About 70% of the staff of this hospital have already fled – left Ukraine or headed west to a relatively safe place, away from the front line. The children of Valentina and Arkady Hlushchenko begged them to do the same — run away, quit their jobs, “stay alive.” But even as the Russian military closes in, and their positions are now about seven miles from this eastern Ukrainian city, the two doctors refuse to flee. This is stated in a special report of The Washington Post , Foreign Ukraine reports .

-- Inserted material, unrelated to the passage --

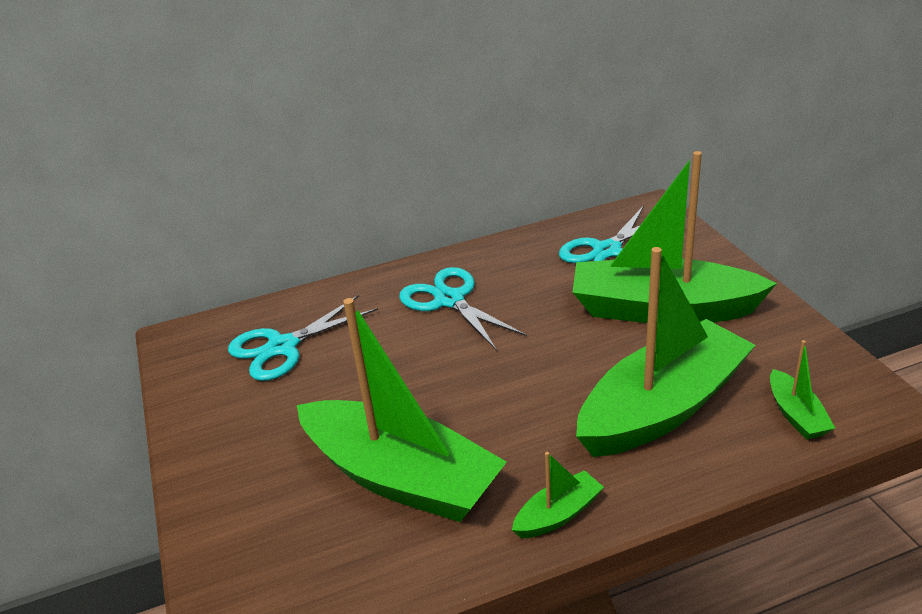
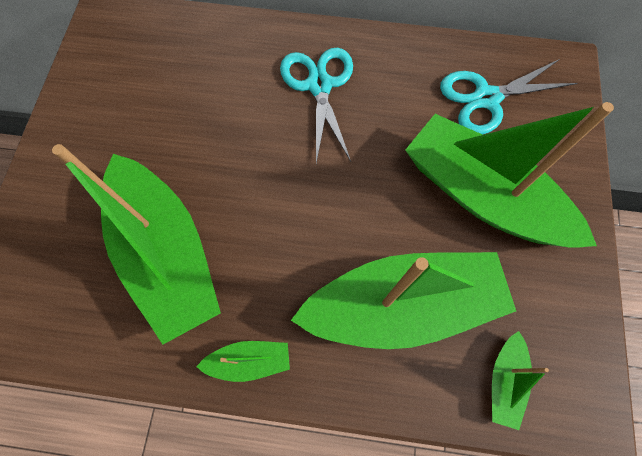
camera: 25 degrees right, 35 degrees up
(282, 347) = (168, 67): turquoise scissors -> none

“If the general escapes from the hospital, what will happen to the army? I have to help people. It doesn’t matter if they are military or civilian. It doesn’t matter their gender, faith or status,” says Arkady.
The Hlushchenkos are among the small number of civilians who wish to remain in this enclave in eastern Ukraine, where the threat of a Russian takeover is looming ever closer.
Over the past few weeks, Russian forces have made major territorial gains, pushing Ukrainian soldiers from key positions and using artillery to destroy infrastructure in small towns along the way.
There are street fights in Severodonetsk. Other nearby towns, including Lysychansk and Bakhmut, were heavily shelled. Russian forces have also targeted Slovyansk, a city that pro-Russian militants briefly controlled during the 2014 Donbas offensive. By then, they had infiltrated the hospital, eventually using part of it as their base as Ukrainian doctors tried to use the facility to treat many wounded civilians.
When the Russian soldiers were finally pushed out by Ukrainian troops, the building was in chaos.
“The door was broken, and there was dirt everywhere,” Arkady recalls.
This time, with the city still in Ukrainian hands, the remaining hospital staff avoid thinking about the worst-case scenario and instead focus entirely on the task at hand.